## Prompt
Show all lines of the listing that hold the word "readthedocs".

## Input records
┌──

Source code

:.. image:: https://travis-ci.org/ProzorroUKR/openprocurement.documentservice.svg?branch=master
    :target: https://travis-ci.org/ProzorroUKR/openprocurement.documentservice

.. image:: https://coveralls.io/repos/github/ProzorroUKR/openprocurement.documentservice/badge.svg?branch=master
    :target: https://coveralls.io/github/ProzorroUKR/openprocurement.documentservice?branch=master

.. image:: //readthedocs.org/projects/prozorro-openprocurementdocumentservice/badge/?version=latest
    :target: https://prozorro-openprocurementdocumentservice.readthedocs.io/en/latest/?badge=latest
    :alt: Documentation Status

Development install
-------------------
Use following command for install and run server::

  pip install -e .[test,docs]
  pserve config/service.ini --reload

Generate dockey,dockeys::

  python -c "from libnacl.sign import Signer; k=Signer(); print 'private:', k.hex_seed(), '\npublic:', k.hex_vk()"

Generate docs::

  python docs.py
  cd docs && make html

└──

## Exercise output
.. image:: //readthedocs.org/projects/prozorro-openprocurementdocumentservice/badge/?version=latest
    :target: https://prozorro-openprocurementdocumentservice.readthedocs.io/en/latest/?badge=latest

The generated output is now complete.